[WRITTEN TASK]:
Reproduce the entries below with every occurrence of "Tagesgericht" replaced by "Hauptgericht", leaving all other text unchanged.

[RECORD EXCERPTS]:
☆ ☆ ☆ ☆ ☆

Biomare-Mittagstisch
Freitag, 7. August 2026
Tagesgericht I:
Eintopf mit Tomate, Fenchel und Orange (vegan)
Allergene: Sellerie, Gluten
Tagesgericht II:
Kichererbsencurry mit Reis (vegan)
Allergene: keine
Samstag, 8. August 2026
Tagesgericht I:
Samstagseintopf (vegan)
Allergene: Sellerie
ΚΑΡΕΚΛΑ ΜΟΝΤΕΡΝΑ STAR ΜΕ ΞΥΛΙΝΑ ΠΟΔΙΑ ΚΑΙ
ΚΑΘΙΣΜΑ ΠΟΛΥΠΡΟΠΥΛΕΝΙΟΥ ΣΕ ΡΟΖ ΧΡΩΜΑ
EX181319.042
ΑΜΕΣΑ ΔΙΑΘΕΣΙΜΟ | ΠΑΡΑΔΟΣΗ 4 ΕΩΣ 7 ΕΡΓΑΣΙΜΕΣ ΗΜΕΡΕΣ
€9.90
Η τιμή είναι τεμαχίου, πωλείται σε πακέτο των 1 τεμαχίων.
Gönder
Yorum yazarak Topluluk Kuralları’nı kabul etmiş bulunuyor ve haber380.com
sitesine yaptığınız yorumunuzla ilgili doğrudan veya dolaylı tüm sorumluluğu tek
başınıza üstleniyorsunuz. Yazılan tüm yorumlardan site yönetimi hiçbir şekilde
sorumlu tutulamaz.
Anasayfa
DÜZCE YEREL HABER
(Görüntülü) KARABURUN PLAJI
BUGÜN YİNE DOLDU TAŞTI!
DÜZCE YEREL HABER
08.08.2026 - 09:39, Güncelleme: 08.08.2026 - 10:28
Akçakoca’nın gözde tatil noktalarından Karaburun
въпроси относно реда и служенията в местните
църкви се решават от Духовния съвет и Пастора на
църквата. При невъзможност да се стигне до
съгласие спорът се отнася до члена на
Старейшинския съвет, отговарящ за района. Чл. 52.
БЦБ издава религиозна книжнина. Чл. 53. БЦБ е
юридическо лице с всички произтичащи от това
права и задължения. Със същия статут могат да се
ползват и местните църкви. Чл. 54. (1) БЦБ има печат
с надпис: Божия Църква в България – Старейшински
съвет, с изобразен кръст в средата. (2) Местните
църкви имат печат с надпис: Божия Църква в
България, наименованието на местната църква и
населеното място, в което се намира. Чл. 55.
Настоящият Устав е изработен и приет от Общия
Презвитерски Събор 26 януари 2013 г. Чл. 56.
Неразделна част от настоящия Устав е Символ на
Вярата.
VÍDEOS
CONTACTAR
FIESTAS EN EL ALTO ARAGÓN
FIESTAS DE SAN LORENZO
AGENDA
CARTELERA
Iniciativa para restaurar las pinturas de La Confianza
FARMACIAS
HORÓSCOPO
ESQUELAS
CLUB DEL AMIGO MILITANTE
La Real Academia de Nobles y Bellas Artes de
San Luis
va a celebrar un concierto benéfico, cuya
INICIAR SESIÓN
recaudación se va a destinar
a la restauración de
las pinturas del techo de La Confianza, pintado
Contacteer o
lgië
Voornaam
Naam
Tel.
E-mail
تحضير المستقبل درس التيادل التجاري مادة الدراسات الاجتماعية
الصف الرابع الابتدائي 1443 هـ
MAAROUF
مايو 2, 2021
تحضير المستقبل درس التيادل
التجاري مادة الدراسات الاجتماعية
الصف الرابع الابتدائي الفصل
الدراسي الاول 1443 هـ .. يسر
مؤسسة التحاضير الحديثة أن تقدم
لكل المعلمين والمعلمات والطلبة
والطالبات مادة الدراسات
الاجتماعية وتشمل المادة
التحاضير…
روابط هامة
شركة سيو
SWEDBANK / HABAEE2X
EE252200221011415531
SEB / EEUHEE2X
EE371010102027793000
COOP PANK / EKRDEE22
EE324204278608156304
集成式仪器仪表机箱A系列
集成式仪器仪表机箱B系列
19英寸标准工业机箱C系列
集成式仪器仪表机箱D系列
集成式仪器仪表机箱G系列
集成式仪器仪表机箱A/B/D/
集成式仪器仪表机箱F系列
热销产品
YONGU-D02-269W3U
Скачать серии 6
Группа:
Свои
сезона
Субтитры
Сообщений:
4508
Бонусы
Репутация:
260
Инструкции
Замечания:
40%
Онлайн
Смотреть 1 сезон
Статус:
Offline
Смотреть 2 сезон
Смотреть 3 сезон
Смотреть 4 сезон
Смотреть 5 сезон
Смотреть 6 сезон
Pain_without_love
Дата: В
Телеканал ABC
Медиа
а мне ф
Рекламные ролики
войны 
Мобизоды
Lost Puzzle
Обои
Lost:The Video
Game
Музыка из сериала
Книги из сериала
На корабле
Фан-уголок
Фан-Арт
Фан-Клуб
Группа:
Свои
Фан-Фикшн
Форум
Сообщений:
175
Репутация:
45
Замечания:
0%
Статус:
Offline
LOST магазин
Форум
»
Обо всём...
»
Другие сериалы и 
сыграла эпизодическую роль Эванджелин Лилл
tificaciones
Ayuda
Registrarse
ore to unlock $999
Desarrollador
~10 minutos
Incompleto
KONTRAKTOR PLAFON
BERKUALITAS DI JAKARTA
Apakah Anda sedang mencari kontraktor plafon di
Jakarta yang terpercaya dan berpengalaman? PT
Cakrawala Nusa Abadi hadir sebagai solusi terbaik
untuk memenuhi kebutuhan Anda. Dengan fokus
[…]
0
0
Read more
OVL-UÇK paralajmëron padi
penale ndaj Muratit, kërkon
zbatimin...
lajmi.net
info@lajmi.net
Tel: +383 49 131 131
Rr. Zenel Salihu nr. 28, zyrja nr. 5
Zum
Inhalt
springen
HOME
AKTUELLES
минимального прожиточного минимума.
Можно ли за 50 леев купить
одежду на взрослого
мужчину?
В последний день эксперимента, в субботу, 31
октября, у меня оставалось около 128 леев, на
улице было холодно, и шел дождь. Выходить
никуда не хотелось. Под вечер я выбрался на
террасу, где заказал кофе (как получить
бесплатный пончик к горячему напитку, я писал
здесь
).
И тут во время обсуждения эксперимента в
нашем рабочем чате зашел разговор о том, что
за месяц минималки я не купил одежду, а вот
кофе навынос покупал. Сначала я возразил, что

☆ ☆ ☆ ☆ ☆

[EXERCISE SOLUTION]:
Biomare-Mittagstisch
Freitag, 7. August 2026
Hauptgericht I:
Eintopf mit Tomate, Fenchel und Orange (vegan)
Allergene: Sellerie, Gluten
Hauptgericht II:
Kichererbsencurry mit Reis (vegan)
Allergene: keine
Samstag, 8. August 2026
Hauptgericht I:
Samstagseintopf (vegan)
Allergene: Sellerie
ΚΑΡΕΚΛΑ ΜΟΝΤΕΡΝΑ STAR ΜΕ ΞΥΛΙΝΑ ΠΟΔΙΑ ΚΑΙ
ΚΑΘΙΣΜΑ ΠΟΛΥΠΡΟΠΥΛΕΝΙΟΥ ΣΕ ΡΟΖ ΧΡΩΜΑ
EX181319.042
ΑΜΕΣΑ ΔΙΑΘΕΣΙΜΟ | ΠΑΡΑΔΟΣΗ 4 ΕΩΣ 7 ΕΡΓΑΣΙΜΕΣ ΗΜΕΡΕΣ
€9.90
Η τιμή είναι τεμαχίου, πωλείται σε πακέτο των 1 τεμαχίων.
Gönder
Yorum yazarak Topluluk Kuralları’nı kabul etmiş bulunuyor ve haber380.com
sitesine yaptığınız yorumunuzla ilgili doğrudan veya dolaylı tüm sorumluluğu tek
başınıza üstleniyorsunuz. Yazılan tüm yorumlardan site yönetimi hiçbir şekilde
sorumlu tutulamaz.
Anasayfa
DÜZCE YEREL HABER
(Görüntülü) KARABURUN PLAJI
BUGÜN YİNE DOLDU TAŞTI!
DÜZCE YEREL HABER
08.08.2026 - 09:39, Güncelleme: 08.08.2026 - 10:28
Akçakoca’nın gözde tatil noktalarından Karaburun
въпроси относно реда и служенията в местните
църкви се решават от Духовния съвет и Пастора на
църквата. При невъзможност да се стигне до
съгласие спорът се отнася до члена на
Старейшинския съвет, отговарящ за района. Чл. 52.
БЦБ издава религиозна книжнина. Чл. 53. БЦБ е
юридическо лице с всички произтичащи от това
права и задължения. Със същия статут могат да се
ползват и местните църкви. Чл. 54. (1) БЦБ има печат
с надпис: Божия Църква в България – Старейшински
съвет, с изобразен кръст в средата. (2) Местните
църкви имат печат с надпис: Божия Църква в
България, наименованието на местната църква и
населеното място, в което се намира. Чл. 55.
Настоящият Устав е изработен и приет от Общия
Презвитерски Събор 26 януари 2013 г. Чл. 56.
Неразделна част от настоящия Устав е Символ на
Вярата.
VÍDEOS
CONTACTAR
FIESTAS EN EL ALTO ARAGÓN
FIESTAS DE SAN LORENZO
AGENDA
CARTELERA
Iniciativa para restaurar las pinturas de La Confianza
FARMACIAS
HORÓSCOPO
ESQUELAS
CLUB DEL AMIGO MILITANTE
La Real Academia de Nobles y Bellas Artes de
San Luis
va a celebrar un concierto benéfico, cuya
INICIAR SESIÓN
recaudación se va a destinar
a la restauración de
las pinturas del techo de La Confianza, pintado
Contacteer o
lgië
Voornaam
Naam
Tel.
E-mail
تحضير المستقبل درس التيادل التجاري مادة الدراسات الاجتماعية
الصف الرابع الابتدائي 1443 هـ
MAAROUF
مايو 2, 2021
تحضير المستقبل درس التيادل
التجاري مادة الدراسات الاجتماعية
الصف الرابع الابتدائي الفصل
الدراسي الاول 1443 هـ .. يسر
مؤسسة التحاضير الحديثة أن تقدم
لكل المعلمين والمعلمات والطلبة
والطالبات مادة الدراسات
الاجتماعية وتشمل المادة
التحاضير…
روابط هامة
شركة سيو
SWEDBANK / HABAEE2X
EE252200221011415531
SEB / EEUHEE2X
EE371010102027793000
COOP PANK / EKRDEE22
EE324204278608156304
集成式仪器仪表机箱A系列
集成式仪器仪表机箱B系列
19英寸标准工业机箱C系列
集成式仪器仪表机箱D系列
集成式仪器仪表机箱G系列
集成式仪器仪表机箱A/B/D/
集成式仪器仪表机箱F系列
热销产品
YONGU-D02-269W3U
Скачать серии 6
Группа:
Свои
сезона
Субтитры
Сообщений:
4508
Бонусы
Репутация:
260
Инструкции
Замечания:
40%
Онлайн
Смотреть 1 сезон
Статус:
Offline
Смотреть 2 сезон
Смотреть 3 сезон
Смотреть 4 сезон
Смотреть 5 сезон
Смотреть 6 сезон
Pain_without_love
Дата: В
Телеканал ABC
Медиа
а мне ф
Рекламные ролики
войны 
Мобизоды
Lost Puzzle
Обои
Lost:The Video
Game
Музыка из сериала
Книги из сериала
На корабле
Фан-уголок
Фан-Арт
Фан-Клуб
Группа:
Свои
Фан-Фикшн
Форум
Сообщений:
175
Репутация:
45
Замечания:
0%
Статус:
Offline
LOST магазин
Форум
»
Обо всём...
»
Другие сериалы и 
сыграла эпизодическую роль Эванджелин Лилл
tificaciones
Ayuda
Registrarse
ore to unlock $999
Desarrollador
~10 minutos
Incompleto
KONTRAKTOR PLAFON
BERKUALITAS DI JAKARTA
Apakah Anda sedang mencari kontraktor plafon di
Jakarta yang terpercaya dan berpengalaman? PT
Cakrawala Nusa Abadi hadir sebagai solusi terbaik
untuk memenuhi kebutuhan Anda. Dengan fokus
[…]
0
0
Read more
OVL-UÇK paralajmëron padi
penale ndaj Muratit, kërkon
zbatimin...
lajmi.net
info@lajmi.net
Tel: +383 49 131 131
Rr. Zenel Salihu nr. 28, zyrja nr. 5
Zum
Inhalt
springen
HOME
AKTUELLES
минимального прожиточного минимума.
Можно ли за 50 леев купить
одежду на взрослого
мужчину?
В последний день эксперимента, в субботу, 31
октября, у меня оставалось около 128 леев, на
улице было холодно, и шел дождь. Выходить
никуда не хотелось. Под вечер я выбрался на
террасу, где заказал кофе (как получить
бесплатный пончик к горячему напитку, я писал
здесь
).
И тут во время обсуждения эксперимента в
нашем рабочем чате зашел разговор о том, что
за месяц минималки я не купил одежду, а вот
кофе навынос покупал. Сначала я возразил, что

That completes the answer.